Cerné comme jamais. Trois quarts d’heure avant l’arrivée de la proie, la meute est déjà regroupée. Les mâles dominants devant – TF1, France 2, BFM TV – et les nés d’hier derrière – les jeunots de la journalie. Le long du corridor d’entrée dans l’arène, une autre file de caméras attend l’arrivée du candidat: les appareils sont dégainés, c’est à qui « flashouillera » le premier.
Circus mediaticus
16h05, il est en retard, la meute s’impatiente et dévore ses premiers petits: « Assis! », « cheveux ! », « tête ! », râlent en choeur les plus anciens à ceux qui, trop sûrs d’eux, voulaient se faire une meilleure place.
16h08, plus rien ne dépasse, les photographes sont au taquet: la petite musique de leurs clics et de leurs clacs retentit. Comme une armée de criquets, affamés et virevoltants, prêts à s’écraser sur un champ. Mais… raté, « ce n’est pas lui » ! Le prochain envol sera le bon. Et de loin sur l’écran, le très accusé Fillon apparaît finalement. Triste et penaud ? Pas même un peu. La proie qu’on prenait pour un lièvre est en fait un gros félin: blessée, meurtrie, elle se redresse et montre les crocs.
« Je n’ai rien à cacher », « les accusations sont infondées », « tout est légal », je vous emm… et j’aime ma femme. Qui, d’ailleurs, n’a rien à se reprocher. « Oui, je l’ai embauchée » mais « rien n’était dissimulé ». Debout, droit, conquérant, François Fillon assène les reproches un à un et les assume tout en bloc. Sûr de lui et la voix pleine, la partition est juste : le candidat a répété. Seule son alliance, qu’il torture de son petit doigt, rappelle l’homme qu’il était encore deux jours avant.
L’assisté parlementaire contre le Parlement
Car oui, l’homme a pris « un coup », un « coup à l’estomac » qui l’a « déstabilisé ». Mais après avoir été « lynché » – par « le système médiatique » – il est là pour répliquer et se permet même d’attaquer : à une journaliste de Mediapart qui lui pose une question, il répond : « moi, Madame, je n’ai jamais eu de contrôle fiscal ». Puis, sans s’arrêter, il déballe: son patrimoine, ses impôts, son grand oral de transparence va jusqu’à son Livret A. On pourrait croire qu’il nous récite le Canard. Le verbe en moins, en président américain, mieux que n’a jamais su le faire celui à qui il cherche à succéder.
Regardez l’intégralité de la conférence de presse de François Fillon
Mais soudain, et sans que la lumière ne baisse, l’ambiance et le ton se font plus solennels… François Fillon change de public et prépare son coup de génie : « Ce n’est pas au système médiatique de me juger mais aux Français ». Sur le plan légal, je n’ai pas fauté mais d’un point de vue moral, « je leur présente mes excuses. J’ai agi selon un usage légal mais dont nos concitoyens ne veulent plus, des pratiques anciennes de la vie politique française qui ne sont plus acceptables aujourd’hui. »

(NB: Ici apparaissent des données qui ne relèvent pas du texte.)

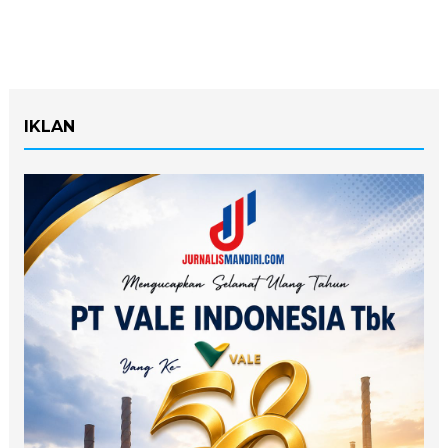
IKLAN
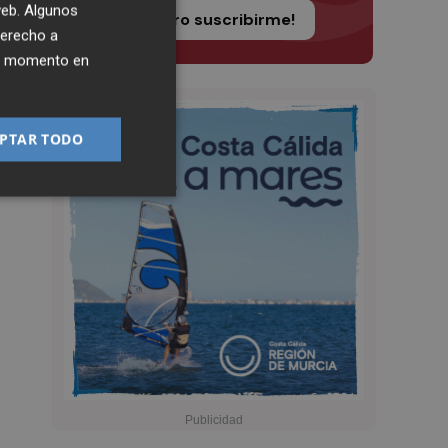
 web. Algunos
¡Quiero suscribirme!
derecho a
ier momento en
PTAR TODO
eña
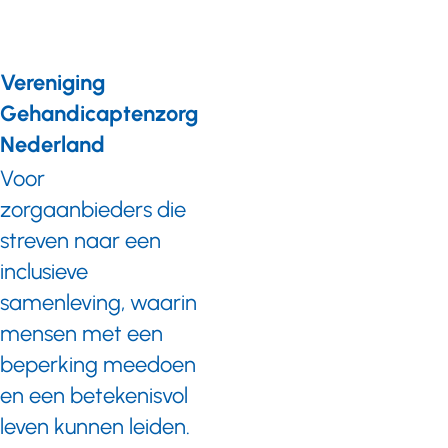
Vereniging
Gehandicaptenzorg
Nederland
Voor
zorgaanbieders die
streven naar een
inclusieve
samenleving, waarin
mensen met een
beperking meedoen
en een betekenisvol
leven kunnen leiden.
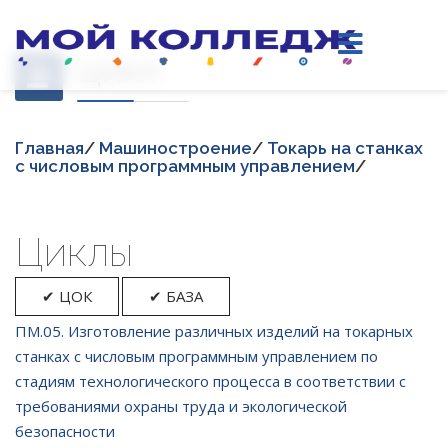
Цикл
Главная
/
Машиностроение
/
Токарь на станках
с числовым программным управлением
/
Циклы
✔ ЦОК
✔ БАЗА
ПМ.05. Изготовление различных изделий на токарных
станках с числовым программным управлением по
стадиям технологического процесса в соответствии с
требованиями охраны труда и экологической
безопасности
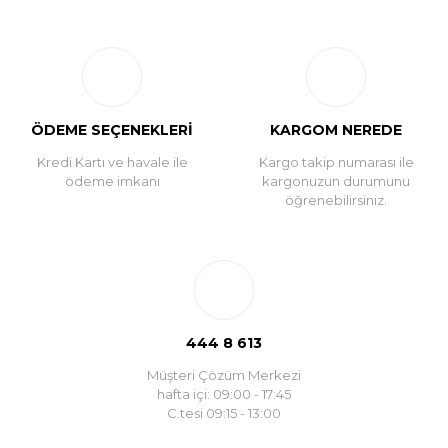
ÖDEME SEÇENEKLERİ
KARGOM NEREDE
Kredi Kartı ve havale ile
Kargo takip numarası ile
ödeme imkanı
kargonuzun durumunu
öğrenebilirsiniz.
444 8 613
Müşteri Çözüm Merkezi
hafta içi: 09:00 - 17:45
C.tesi 09:15 - 13:00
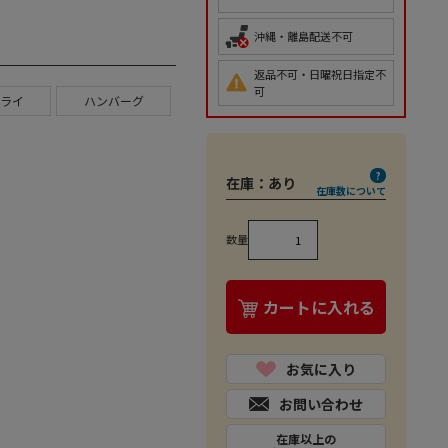
沖縄・離島配送不可
返品不可・日曜祝日指定不
可
ライ
ハンバーグ
在庫：
あり
在庫数について
数量
カートに入れる
お気に入り
お問い合わせ
在庫以上の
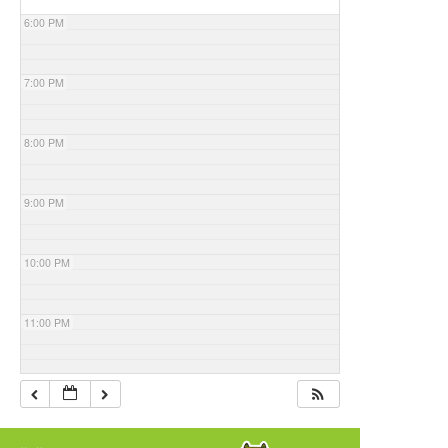
6:00 PM
7:00 PM
8:00 PM
9:00 PM
10:00 PM
11:00 PM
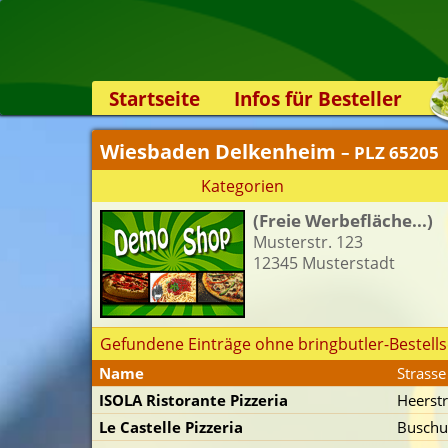
Startseite
Infos für Besteller
Lieferservice-App
Wiesbaden Delkenheim
– PLZ 65205
Weiterempfehlen
Kategorien
Newsletter
(Freie Werbefläche...)
Sicherheit
Musterstr. 123
Kontakt
12345 Musterstadt
Gefundene Einträge ohne bringbutler-Bestells
Name
Strasse
ISOLA Ristorante Pizzeria
Heerstr
Le Castelle Pizzeria
Buschu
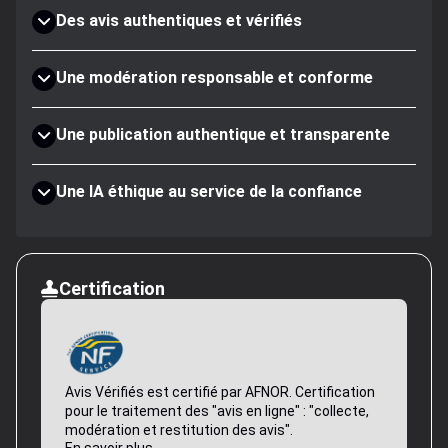
Des avis authentiques et vérifiés
Une modération responsable et conforme
Une publication authentique et transparente
Une IA éthique au service de la confiance
Certification
Avis Vérifiés est certifié par AFNOR. Certification
pour le traitement des "avis en ligne" : "collecte,
modération et restitution des avis".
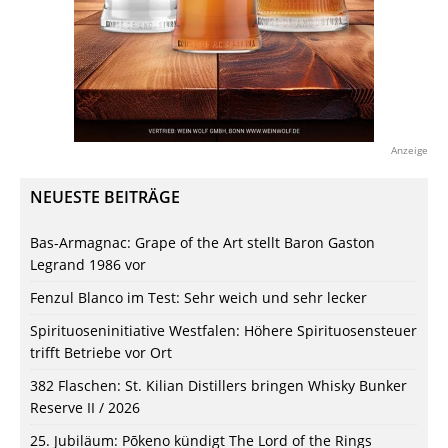
Anzeige
NEUESTE BEITRÄGE
Bas-Armagnac: Grape of the Art stellt Baron Gaston
Legrand 1986 vor
Fenzul Blanco im Test: Sehr weich und sehr lecker
Spirituoseninitiative Westfalen: Höhere Spirituosensteuer
trifft Betriebe vor Ort
382 Flaschen: St. Kilian Distillers bringen Whisky Bunker
Reserve II / 2026
25. Jubiläum: Pōkeno kündigt The Lord of the Rings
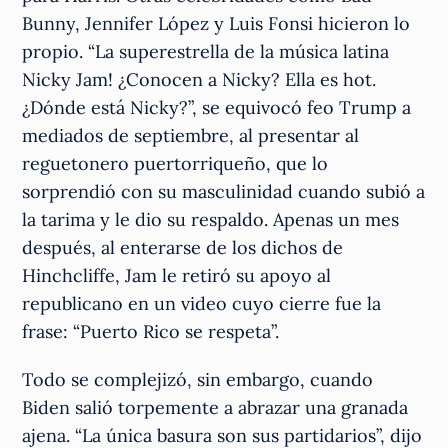
Bunny, Jennifer López y Luis Fonsi hicieron lo
propio. “La superestrella de la música latina
Nicky Jam! ¿Conocen a Nicky? Ella es hot.
¿Dónde está Nicky?”, se equivocó feo Trump a
mediados de septiembre, al presentar al
reguetonero puertorriqueño, que lo
sorprendió con su masculinidad cuando subió a
la tarima y le dio su respaldo. Apenas un mes
después, al enterarse de los dichos de
Hinchcliffe, Jam le retiró su apoyo al
republicano en un video cuyo cierre fue la
frase: “Puerto Rico se respeta”.
Todo se complejizó, sin embargo, cuando
Biden salió torpemente a abrazar una granada
ajena. “La única basura son sus partidarios”, dijo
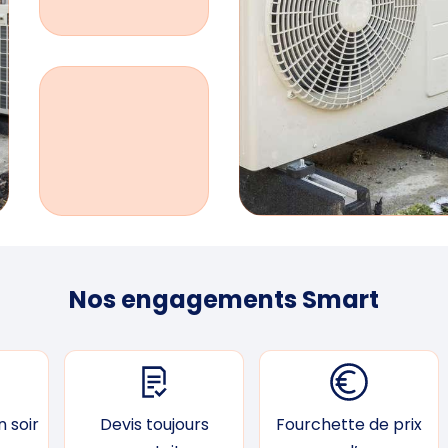
Nos engagements Smart
 soir
Devis toujours
Fourchette de prix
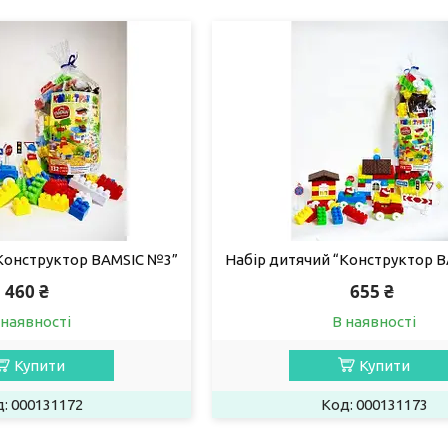
“Конструктор BAMSIC №3”
Набір дитячий “Конструктор 
460 ₴
655 ₴
 наявності
В наявності
Купити
Купити
000131172
000131173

C’est à ce moment que sans crier gare, François Fillon décide de déclencher son contre-«coup d’Etat institutionnel». Sans se défausser, le candidat de la droite (et du centre) prend acte de l’antiparlementarisme ambiant et en fait même… son programme !
S’il devient président, c’est juré : il ne reviendra pas sur la restriction du cumul des mandats (pourtant contestée dans son camp) et proposera de réduire le nombre de parlementaires ! Français, vous avez eu raison de me blâmer, mais si vous l’avez fait c’est parce que le système, dont je suis victime, est mauvais. Vous avez dit populiste ? Lui, le symbole de l’antiparlementarisme s’en est fait le pourfendeur. L’arrosé arroseur.